The task -> In the records below, find the line with "How deep into"; retype that line and all the following lines through the end, exactly, and add nothing.
START Supplied material
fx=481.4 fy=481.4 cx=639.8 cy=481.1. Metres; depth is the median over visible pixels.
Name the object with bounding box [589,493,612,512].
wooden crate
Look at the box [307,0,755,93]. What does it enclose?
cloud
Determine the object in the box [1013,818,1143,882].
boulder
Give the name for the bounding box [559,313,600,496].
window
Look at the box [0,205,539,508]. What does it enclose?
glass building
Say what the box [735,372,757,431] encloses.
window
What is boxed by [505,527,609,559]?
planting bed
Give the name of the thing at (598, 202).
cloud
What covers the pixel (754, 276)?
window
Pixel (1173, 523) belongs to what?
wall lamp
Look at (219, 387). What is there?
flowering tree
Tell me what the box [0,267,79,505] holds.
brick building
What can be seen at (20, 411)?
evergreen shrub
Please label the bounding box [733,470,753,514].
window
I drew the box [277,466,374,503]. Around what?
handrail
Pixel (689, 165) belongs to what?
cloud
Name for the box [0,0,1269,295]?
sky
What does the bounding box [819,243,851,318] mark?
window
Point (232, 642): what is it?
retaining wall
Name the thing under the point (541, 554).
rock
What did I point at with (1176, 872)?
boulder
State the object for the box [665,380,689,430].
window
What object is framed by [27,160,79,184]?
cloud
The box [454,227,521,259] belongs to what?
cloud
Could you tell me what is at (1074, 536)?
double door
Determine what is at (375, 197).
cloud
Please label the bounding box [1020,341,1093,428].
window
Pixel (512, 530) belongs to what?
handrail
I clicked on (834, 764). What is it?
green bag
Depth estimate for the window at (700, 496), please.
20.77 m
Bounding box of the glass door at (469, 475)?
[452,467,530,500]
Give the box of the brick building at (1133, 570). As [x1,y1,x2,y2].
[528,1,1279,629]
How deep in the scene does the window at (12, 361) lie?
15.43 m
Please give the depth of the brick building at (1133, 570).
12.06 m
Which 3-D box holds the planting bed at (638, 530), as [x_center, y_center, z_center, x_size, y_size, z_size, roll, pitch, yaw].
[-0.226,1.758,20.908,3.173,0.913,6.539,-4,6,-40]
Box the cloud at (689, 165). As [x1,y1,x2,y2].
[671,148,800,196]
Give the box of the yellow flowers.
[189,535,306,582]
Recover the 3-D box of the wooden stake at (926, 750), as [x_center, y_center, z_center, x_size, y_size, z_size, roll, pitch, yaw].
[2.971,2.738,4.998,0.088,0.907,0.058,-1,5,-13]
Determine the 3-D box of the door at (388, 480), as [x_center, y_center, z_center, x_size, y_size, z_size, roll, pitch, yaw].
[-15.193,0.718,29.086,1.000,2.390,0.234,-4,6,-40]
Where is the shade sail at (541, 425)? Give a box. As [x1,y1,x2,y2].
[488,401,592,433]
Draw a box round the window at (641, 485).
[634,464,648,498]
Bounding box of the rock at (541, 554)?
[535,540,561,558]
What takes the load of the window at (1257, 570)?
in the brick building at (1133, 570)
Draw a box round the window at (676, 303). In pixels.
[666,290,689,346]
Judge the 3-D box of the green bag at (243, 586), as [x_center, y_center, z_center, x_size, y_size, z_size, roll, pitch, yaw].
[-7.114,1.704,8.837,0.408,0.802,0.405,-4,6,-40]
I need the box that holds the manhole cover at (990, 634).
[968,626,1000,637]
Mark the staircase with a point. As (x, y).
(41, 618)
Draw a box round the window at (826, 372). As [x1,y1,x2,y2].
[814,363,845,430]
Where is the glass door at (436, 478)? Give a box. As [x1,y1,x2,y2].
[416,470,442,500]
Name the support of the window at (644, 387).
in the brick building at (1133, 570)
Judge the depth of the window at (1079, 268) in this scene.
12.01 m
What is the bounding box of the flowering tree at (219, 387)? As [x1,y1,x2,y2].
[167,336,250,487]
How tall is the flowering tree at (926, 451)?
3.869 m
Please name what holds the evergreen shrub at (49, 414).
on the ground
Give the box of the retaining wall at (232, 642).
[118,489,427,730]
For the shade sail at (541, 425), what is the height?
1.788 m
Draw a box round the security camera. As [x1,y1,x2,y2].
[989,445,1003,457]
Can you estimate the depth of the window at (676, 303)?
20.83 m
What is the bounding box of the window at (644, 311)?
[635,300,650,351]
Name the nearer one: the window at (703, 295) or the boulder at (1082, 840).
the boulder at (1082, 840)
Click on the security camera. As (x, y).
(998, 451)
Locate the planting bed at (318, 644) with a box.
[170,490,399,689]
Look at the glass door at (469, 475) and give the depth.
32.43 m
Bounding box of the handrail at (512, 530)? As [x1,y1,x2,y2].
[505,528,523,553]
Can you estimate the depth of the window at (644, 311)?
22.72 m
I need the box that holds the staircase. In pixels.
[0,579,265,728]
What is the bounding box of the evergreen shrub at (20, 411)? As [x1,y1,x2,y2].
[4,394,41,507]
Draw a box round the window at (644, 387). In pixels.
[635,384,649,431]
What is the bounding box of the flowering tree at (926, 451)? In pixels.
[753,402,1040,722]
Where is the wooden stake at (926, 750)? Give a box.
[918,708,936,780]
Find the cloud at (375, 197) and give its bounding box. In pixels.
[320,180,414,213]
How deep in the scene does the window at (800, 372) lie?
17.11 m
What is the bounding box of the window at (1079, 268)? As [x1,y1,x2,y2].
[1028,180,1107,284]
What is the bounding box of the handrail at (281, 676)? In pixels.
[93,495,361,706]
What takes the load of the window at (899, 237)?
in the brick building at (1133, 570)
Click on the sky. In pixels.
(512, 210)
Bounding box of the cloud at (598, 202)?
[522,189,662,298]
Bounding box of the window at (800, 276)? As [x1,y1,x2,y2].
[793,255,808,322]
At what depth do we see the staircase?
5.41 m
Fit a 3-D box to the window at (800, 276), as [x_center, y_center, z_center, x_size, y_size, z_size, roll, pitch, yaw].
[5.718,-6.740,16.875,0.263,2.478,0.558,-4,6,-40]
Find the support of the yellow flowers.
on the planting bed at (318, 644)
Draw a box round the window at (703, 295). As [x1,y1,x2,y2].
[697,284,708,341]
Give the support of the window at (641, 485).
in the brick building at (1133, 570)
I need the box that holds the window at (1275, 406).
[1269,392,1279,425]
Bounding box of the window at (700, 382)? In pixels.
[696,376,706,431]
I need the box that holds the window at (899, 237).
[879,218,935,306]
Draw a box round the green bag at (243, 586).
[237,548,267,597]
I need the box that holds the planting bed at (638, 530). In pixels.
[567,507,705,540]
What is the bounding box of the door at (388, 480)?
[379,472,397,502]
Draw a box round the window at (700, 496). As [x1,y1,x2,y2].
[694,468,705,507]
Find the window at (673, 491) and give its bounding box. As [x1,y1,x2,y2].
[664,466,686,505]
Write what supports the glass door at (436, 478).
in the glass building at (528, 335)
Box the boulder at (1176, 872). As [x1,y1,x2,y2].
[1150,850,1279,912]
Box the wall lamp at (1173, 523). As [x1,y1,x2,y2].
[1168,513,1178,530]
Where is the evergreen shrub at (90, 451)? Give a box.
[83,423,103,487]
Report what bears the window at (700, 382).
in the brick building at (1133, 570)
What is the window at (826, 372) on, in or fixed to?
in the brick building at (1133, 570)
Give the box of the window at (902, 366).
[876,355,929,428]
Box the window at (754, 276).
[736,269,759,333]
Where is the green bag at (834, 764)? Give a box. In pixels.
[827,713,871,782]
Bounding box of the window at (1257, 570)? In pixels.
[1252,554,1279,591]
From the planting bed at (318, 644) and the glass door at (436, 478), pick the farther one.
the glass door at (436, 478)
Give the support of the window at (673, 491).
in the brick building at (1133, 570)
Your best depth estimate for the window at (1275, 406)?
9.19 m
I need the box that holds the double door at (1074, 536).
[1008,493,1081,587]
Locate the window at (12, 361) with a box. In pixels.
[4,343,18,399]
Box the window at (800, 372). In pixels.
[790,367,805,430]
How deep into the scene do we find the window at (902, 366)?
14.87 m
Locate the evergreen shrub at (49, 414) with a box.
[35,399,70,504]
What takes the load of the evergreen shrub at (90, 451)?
END Supplied material
Final answer ->
How deep into the scene do we find the window at (902, 366)?
14.87 m
Locate the evergreen shrub at (49, 414) with a box.
[35,399,70,504]
What takes the load of the evergreen shrub at (90, 451)?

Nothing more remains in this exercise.